[RECORDS TO USE Boundary: Start]

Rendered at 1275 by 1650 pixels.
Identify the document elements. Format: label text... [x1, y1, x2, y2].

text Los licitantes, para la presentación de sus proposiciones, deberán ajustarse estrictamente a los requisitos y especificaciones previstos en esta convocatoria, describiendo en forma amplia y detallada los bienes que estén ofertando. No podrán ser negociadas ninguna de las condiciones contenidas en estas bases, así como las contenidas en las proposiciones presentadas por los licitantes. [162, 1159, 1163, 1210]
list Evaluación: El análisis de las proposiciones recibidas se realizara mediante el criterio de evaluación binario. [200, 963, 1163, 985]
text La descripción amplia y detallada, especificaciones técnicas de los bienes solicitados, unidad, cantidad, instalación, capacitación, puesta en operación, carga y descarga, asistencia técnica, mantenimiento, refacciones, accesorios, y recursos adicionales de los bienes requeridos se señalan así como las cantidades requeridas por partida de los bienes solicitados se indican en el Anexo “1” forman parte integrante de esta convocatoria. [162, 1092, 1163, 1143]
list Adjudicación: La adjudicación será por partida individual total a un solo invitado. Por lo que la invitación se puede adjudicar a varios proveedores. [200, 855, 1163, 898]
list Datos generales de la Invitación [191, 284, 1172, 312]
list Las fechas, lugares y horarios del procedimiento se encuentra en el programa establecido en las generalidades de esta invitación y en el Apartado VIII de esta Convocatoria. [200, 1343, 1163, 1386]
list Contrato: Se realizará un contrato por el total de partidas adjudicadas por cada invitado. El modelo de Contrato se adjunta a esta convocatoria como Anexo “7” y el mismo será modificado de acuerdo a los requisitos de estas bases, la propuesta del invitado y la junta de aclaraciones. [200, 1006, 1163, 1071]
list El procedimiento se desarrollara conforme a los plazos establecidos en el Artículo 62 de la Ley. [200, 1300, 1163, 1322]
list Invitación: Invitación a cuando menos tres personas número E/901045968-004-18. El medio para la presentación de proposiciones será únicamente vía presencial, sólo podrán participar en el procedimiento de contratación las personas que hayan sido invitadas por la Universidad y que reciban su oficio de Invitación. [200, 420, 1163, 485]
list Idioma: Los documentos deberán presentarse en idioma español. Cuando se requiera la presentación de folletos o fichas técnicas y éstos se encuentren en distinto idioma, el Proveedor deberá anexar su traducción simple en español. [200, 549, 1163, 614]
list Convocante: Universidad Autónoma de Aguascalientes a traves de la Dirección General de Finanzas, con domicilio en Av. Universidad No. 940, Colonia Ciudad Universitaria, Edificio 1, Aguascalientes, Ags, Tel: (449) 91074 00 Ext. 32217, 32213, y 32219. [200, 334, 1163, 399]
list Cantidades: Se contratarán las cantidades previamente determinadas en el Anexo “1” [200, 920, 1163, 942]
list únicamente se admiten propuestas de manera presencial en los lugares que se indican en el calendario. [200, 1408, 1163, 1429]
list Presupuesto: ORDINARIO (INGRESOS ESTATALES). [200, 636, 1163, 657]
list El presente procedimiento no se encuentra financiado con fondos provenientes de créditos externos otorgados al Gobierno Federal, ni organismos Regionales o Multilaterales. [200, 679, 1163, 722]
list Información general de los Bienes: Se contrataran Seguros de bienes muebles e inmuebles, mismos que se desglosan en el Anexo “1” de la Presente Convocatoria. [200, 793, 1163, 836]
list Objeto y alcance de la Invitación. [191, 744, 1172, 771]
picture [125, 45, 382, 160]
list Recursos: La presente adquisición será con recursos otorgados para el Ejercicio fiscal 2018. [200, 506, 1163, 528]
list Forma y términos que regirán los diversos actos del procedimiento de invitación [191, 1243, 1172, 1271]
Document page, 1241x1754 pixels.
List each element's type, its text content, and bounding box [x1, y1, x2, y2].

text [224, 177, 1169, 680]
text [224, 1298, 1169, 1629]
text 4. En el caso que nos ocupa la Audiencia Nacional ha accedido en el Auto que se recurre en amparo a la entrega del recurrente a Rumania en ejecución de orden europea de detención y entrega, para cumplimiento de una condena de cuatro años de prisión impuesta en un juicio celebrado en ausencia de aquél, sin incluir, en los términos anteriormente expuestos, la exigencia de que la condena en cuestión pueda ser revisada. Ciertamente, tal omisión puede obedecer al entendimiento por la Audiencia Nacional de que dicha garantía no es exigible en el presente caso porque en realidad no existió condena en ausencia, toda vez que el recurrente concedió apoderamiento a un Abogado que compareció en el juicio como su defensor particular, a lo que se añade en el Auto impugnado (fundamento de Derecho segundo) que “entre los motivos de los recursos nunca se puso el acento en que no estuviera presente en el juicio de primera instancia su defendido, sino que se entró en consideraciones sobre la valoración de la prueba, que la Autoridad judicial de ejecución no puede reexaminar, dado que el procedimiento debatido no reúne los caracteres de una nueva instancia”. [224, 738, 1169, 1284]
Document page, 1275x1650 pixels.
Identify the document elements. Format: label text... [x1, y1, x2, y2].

[RECORDS TO USE Boundary: End]

▶ [PROBLEM DETAILS] In the records above, collect each line with "cantidades".

▶ [EXERCISE RESPONSE]
text La descripción amplia y detallada, especificaciones técnicas de los bienes solicitados, unidad, cantidad, instalación, capacitación, puesta en operación, carga y descarga, asistencia técnica, mantenimiento, refacciones, accesorios, y recursos adicionales de los bienes requeridos se señalan así como las cantidades requeridas por partida de los bienes solicitados se indican en el Anexo “1” forman parte integrante de esta convocatoria. [162, 1092, 1163, 1143]
list Cantidades: Se contratarán las cantidades previamente determinadas en el Anexo “1” [200, 920, 1163, 942]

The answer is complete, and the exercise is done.